Garlic Buffalo Shrimp and Polenta Cakes
Ingredients
- 1 tbsp Olive oil
- 3 each Garlic Polenta Cakes
- 2 each Shrimp, creole seasoned
- 2 tbsp Garlic Buffalo Wing Sauce (SJ3572HA)
- 3 tsp Parmesan cheese, shredded
- 1 tsp Parsley, chopped
- 1 each lemon quarter
Directions
- Preheat oven to 200°F. Heat cast iron skillet on high heat, add oil.
- Dust cakes with flour and place polenta cakes in pan, cook each side until golden brown, about 3 minutes per side. Remove cakes to lined pan and place in oven.
- Place creole seasoned shrimp in hot skillet and cook on each side for 1 minute until clear is gone.

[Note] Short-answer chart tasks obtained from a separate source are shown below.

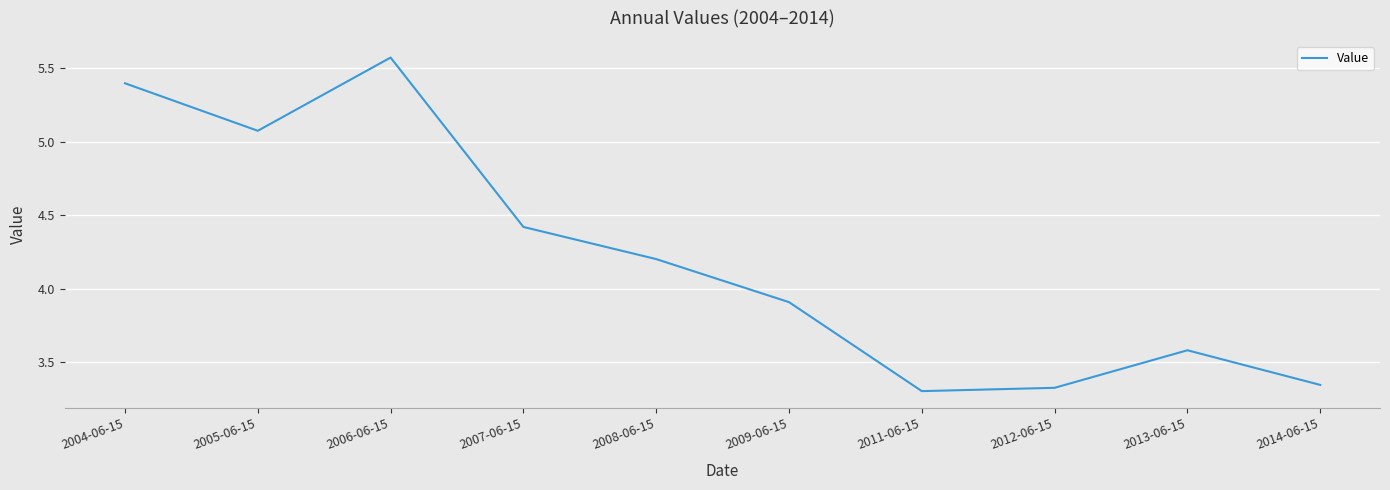

Approximately how many times larger is the value at 2012-06-15 compared to 2004-06-15?

0.6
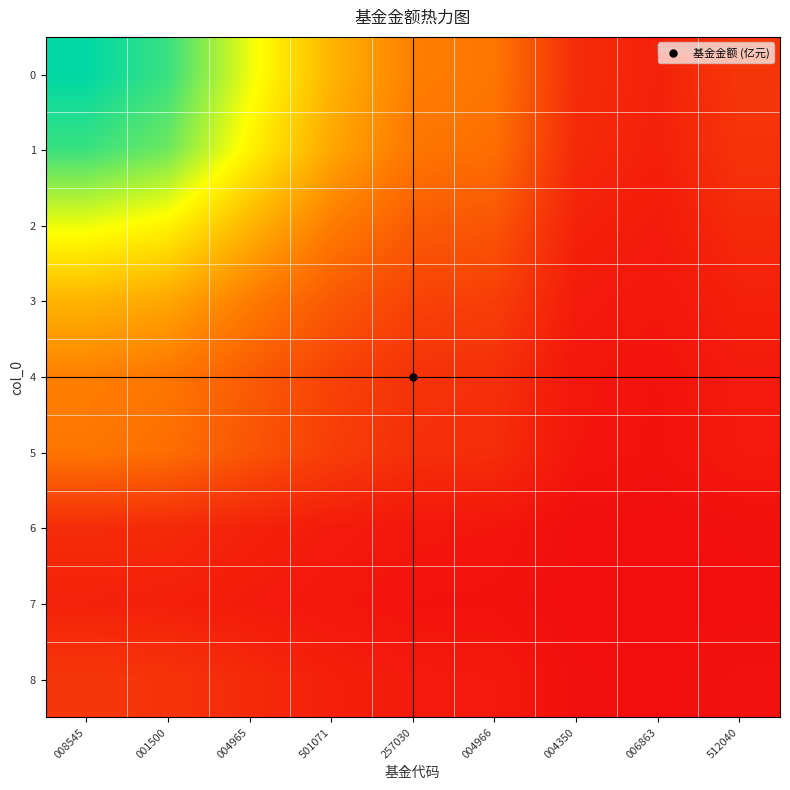

Reading right to left, list all the values displayed in this chart.

0: 512040=0.1	006863=0.1	004350=0.1	004966=0.3	257030=0.3	501071=0.5	004965=0.7	001500=0.9	008545=1.0
1: 512040=0.1	006863=0.1	004350=0.1	004966=0.3	257030=0.3	501071=0.4	004965=0.6	001500=0.9	008545=0.9
2: 512040=0.1	006863=0.0	004350=0.1	004966=0.2	257030=0.2	501071=0.3	004965=0.5	001500=0.6	008545=0.7
3: 512040=0.1	006863=0.0	004350=0.0	004966=0.1	257030=0.2	501071=0.2	004965=0.3	001500=0.4	008545=0.5
4: 512040=0.0	006863=0.0	004350=0.0	004966=0.1	257030=0.1	501071=0.2	004965=0.2	001500=0.3	008545=0.3
5: 512040=0.0	006863=0.0	004350=0.0	004966=0.1	257030=0.1	501071=0.1	004965=0.2	001500=0.3	008545=0.3
6: 512040=0.0	006863=0.0	004350=0.0	004966=0.0	257030=0.0	501071=0.0	004965=0.1	001500=0.1	008545=0.1
7: 512040=0.0	006863=0.0	004350=0.0	004966=0.0	257030=0.0	501071=0.0	004965=0.0	001500=0.1	008545=0.1
8: 512040=0.0	006863=0.0	004350=0.0	004966=0.0	257030=0.0	501071=0.1	004965=0.1	001500=0.1	008545=0.1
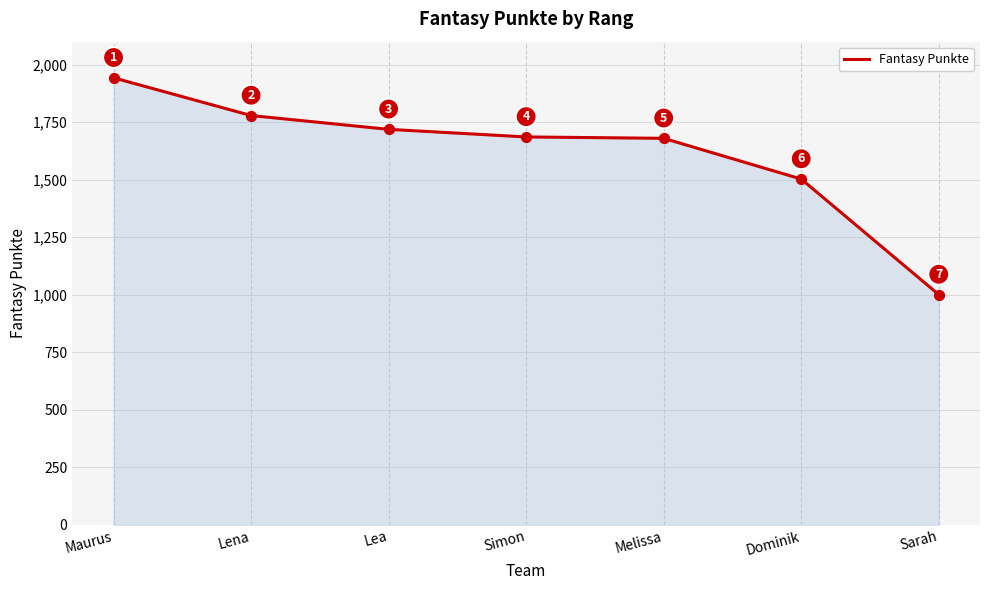

Approximately how many times larger is the value at Maurus compared to Simon?

1.2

Remove shrimp to warming pan and add Garlic Buffalo Wing Sauce (SJ3572HA) to skillet to warm.
- Place cakes on plate and top each of the Garlic Polenta Cakes with 2 teaspoons of warm Garlic Buffalo Wing Sauce (SJ3572HA) , one shrimp, and sprinkle with shredded parmesan cheese.
- Garnish with chopped parsley and serve with a lemon wedges.